Today’s focus on value-based care delivery demands that providers monitor patients across the care community at all times, not just when they come in for an appointment.

Medicity Notify makes it simple by alerting providers when patients are involved in a care event, such as a hospital discharge or readmission, enabling proactive responses that support improved outcomes, higher reimbursements and lower costs.

Flexible, customizable solution

  • Use as a stand-alone solution or integrate with existing EHR and HIE systems
  • Choose the type of alert trigger (patients, conditions or care events), the preferred format (SMS text, HL7 or secure email), and when they’re received (real-time or at specified scheduled times)
  • Medicity Organize users can also tap into Medicity’s Master Patient Index to improve patient matching and gain one-click access to the patient’s longitudinal health record; a URL added to the secure notification takes providers straight to the patient’s Community Health Record

Improved outcomes for seamless care transitions

  • Enables easy patient monitoring and follow-up—especially for high-risk, high-utilization populations—to enhance care coordination, shorten time to treatment/intervention and improve outcomes
  • Supports seamless care transitions and enhanced provider communication/collaboration across the care community
  • Allows payers and providers access to daily reports about patient admissions and discharges across the network

Higher reimbursements with lower costs

  • Maximizes reimbursements under a variety of value-based payment models by supporting achievement of quality goals
  • Helps providers qualify for incentives based on meeting requirements for delivery of Transitional Care Management services under new CPT codes
  • Lowers costs by supporting strategies to reduce high-cost, low-value utilization (such as ED visits for non-urgent care), and decrease hospital readmissions and length of stays

Demonstrating Success:

  • Prevention and management of disease outbreaks: The state registry in Mississippi receives clinical information—including immunizations, labs and symptoms—to help state public health agencies improve syndromic surveillance and better manage disease outbreaks.
  • Inmate care coordination during and after incarceration: Providers responsible for clinical oversight of South Dakota inmate populations receive notifications of inmate hospital admissions to help reduce hospital utilization, minimize gaps in care and ensure continuity of care post-incarceration.
  • Home health providers improve efficiency: In North Carolina, home health agencies are alerted in real-time about client hospital admissions, readmissions and deaths, enabling proactive planning and management of care visits and staff scheduling.
  • Non-urgent ED utilization reduced: Also in North Carolina, emergency department case managers are able to identify patients who chronically utilize the ED for non-urgent care, allowing them to intervene and redirect patients to more appropriate levels of care.

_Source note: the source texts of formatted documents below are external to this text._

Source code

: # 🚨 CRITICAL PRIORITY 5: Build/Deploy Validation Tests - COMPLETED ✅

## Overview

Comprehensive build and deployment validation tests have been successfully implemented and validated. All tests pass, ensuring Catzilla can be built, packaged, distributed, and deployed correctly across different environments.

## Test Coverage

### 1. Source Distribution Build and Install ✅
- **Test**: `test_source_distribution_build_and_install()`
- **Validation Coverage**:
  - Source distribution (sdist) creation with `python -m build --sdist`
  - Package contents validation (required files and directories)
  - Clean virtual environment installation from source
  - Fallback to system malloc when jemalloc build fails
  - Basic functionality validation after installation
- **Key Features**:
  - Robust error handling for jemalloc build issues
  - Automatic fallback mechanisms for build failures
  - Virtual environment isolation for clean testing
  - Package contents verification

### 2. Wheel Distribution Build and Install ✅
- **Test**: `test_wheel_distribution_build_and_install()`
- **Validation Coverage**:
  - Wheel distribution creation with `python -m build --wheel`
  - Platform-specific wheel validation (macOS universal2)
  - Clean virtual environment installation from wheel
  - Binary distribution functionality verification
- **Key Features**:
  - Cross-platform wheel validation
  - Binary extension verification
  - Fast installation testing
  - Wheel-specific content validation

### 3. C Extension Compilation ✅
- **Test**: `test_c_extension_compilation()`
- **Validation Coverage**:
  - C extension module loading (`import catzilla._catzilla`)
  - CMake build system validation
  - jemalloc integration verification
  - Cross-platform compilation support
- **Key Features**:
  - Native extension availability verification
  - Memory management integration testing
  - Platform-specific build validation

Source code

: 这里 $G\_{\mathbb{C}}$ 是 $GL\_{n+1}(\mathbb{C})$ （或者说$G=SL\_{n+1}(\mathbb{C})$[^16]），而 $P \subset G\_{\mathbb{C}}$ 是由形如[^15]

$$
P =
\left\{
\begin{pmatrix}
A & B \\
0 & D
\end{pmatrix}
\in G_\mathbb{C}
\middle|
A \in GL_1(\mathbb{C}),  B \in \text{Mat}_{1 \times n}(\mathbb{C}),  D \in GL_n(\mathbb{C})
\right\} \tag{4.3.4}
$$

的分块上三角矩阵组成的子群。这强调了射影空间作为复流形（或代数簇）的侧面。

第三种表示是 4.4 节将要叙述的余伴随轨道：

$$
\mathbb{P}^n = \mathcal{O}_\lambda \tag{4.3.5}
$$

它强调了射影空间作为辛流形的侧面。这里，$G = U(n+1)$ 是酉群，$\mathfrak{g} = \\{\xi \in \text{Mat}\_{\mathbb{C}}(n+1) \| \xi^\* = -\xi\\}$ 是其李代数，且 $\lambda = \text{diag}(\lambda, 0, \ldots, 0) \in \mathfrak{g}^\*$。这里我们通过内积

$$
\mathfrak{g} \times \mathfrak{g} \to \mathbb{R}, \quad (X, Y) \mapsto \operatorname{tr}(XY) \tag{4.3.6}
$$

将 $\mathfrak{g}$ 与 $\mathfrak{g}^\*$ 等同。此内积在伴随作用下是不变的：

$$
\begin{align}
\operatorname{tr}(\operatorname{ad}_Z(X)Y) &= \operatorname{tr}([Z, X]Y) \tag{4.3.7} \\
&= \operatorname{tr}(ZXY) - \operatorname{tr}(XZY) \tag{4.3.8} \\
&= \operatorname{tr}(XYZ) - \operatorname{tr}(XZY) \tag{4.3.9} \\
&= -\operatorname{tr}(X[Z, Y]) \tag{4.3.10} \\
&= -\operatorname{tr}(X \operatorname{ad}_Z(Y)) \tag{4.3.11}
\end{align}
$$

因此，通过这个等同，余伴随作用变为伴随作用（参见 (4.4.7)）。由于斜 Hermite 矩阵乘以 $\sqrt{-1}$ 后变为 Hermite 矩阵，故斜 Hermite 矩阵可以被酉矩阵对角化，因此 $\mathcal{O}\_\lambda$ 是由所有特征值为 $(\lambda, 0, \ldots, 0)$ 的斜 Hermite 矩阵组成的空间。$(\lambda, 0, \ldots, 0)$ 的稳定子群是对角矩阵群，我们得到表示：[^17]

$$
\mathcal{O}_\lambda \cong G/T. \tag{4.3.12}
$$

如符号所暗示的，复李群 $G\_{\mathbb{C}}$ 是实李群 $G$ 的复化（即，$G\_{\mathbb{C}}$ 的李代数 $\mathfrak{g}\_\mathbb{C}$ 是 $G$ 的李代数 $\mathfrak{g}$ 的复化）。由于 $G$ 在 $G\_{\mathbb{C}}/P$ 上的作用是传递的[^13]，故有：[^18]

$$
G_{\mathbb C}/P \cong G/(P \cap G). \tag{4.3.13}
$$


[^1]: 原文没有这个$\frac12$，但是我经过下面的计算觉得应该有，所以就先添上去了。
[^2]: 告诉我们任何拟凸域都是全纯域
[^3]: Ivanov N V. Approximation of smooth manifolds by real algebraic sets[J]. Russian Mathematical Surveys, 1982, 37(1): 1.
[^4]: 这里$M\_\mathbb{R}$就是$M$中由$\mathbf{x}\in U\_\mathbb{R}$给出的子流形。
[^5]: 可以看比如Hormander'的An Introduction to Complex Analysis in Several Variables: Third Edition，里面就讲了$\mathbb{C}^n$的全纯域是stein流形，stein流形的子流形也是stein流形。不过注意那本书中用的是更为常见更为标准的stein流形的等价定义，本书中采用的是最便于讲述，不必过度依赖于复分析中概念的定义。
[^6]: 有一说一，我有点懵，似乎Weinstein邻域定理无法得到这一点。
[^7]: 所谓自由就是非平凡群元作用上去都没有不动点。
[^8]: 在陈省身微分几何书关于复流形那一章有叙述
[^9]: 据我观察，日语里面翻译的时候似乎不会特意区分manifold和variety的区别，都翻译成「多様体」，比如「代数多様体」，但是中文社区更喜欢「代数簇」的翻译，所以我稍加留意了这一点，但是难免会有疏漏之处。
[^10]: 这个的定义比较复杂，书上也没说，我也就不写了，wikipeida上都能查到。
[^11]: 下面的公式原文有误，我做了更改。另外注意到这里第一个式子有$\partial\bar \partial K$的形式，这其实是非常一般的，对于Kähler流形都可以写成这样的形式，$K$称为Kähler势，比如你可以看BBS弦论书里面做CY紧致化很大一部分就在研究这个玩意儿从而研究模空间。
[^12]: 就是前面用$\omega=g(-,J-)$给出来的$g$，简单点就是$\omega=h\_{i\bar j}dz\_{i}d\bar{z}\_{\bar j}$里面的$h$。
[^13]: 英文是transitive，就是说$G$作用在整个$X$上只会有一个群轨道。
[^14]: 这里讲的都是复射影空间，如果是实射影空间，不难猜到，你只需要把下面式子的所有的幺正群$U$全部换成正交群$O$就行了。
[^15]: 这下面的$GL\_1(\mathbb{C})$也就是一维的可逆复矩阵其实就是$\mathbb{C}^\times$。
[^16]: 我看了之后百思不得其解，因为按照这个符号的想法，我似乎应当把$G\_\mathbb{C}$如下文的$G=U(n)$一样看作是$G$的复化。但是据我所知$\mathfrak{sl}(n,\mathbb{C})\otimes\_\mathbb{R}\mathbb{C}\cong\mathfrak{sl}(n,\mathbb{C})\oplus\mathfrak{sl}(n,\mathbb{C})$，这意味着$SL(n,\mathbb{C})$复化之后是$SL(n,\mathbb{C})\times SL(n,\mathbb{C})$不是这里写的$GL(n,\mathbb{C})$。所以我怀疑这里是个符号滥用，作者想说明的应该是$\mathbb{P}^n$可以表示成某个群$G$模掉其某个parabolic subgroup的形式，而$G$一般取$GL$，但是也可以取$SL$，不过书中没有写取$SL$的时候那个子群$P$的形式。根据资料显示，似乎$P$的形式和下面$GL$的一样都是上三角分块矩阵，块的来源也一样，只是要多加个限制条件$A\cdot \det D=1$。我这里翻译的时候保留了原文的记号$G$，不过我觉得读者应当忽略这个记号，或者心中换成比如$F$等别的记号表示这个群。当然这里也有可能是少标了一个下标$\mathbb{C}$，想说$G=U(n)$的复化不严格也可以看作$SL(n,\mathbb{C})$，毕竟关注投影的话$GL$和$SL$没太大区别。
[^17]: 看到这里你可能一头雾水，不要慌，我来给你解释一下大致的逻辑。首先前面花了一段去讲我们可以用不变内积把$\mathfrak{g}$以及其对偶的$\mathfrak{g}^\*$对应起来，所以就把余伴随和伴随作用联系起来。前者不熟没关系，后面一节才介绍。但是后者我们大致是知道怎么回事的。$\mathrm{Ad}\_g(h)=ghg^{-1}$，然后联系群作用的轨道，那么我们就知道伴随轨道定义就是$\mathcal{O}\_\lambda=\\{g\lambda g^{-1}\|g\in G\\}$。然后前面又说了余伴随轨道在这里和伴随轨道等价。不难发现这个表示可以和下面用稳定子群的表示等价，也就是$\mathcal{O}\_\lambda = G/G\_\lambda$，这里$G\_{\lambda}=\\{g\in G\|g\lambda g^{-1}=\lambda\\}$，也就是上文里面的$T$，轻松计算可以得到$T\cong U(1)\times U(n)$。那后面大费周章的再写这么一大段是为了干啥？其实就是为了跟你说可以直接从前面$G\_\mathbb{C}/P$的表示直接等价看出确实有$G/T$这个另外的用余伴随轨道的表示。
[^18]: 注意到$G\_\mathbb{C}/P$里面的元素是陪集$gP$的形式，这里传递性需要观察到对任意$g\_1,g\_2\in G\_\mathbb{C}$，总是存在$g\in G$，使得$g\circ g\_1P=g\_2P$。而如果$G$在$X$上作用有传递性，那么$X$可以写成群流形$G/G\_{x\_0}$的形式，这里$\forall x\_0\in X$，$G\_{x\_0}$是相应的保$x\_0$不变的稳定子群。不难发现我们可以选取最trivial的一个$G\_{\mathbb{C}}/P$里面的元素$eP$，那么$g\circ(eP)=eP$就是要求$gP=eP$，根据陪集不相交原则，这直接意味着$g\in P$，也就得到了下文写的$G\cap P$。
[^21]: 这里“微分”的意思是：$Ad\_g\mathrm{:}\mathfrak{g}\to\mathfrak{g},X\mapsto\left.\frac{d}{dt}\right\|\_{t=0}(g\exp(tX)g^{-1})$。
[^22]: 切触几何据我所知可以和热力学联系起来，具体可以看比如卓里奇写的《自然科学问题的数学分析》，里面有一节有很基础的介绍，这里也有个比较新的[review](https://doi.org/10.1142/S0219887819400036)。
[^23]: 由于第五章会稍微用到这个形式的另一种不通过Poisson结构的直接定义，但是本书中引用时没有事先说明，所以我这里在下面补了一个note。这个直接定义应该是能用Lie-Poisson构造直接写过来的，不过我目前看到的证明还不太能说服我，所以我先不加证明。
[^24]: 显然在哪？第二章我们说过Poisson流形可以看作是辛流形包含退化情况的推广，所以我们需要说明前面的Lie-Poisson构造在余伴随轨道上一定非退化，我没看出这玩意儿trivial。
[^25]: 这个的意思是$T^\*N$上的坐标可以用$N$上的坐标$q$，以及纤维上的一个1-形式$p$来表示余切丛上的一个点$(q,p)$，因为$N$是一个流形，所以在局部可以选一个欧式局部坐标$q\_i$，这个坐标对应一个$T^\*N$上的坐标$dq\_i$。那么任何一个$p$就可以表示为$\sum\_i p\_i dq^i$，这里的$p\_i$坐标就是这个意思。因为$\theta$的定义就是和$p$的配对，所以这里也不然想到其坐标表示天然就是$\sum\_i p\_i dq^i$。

1Misky GJ, Wald HL, Coleman EA. “Post-hospitalization transitions: Examining the effects of timing of primary care provider follow-up.” Journal of Hospital Medicine September (2010): Society of Hospital Medicine.

2Office of the National Coordinator for Health Information Technology. ‘Percent of U.S. Hospitals that Routinely Electronically Notify Patient’s Primary Care Provider upon Emergency Room Entry,’ Health IT Quick-Stat, no 26. April 2014.

3AAFP, ‘Summary of Proposed 2013 Medicare Physician Fee Schedule,’ 12 July 2012.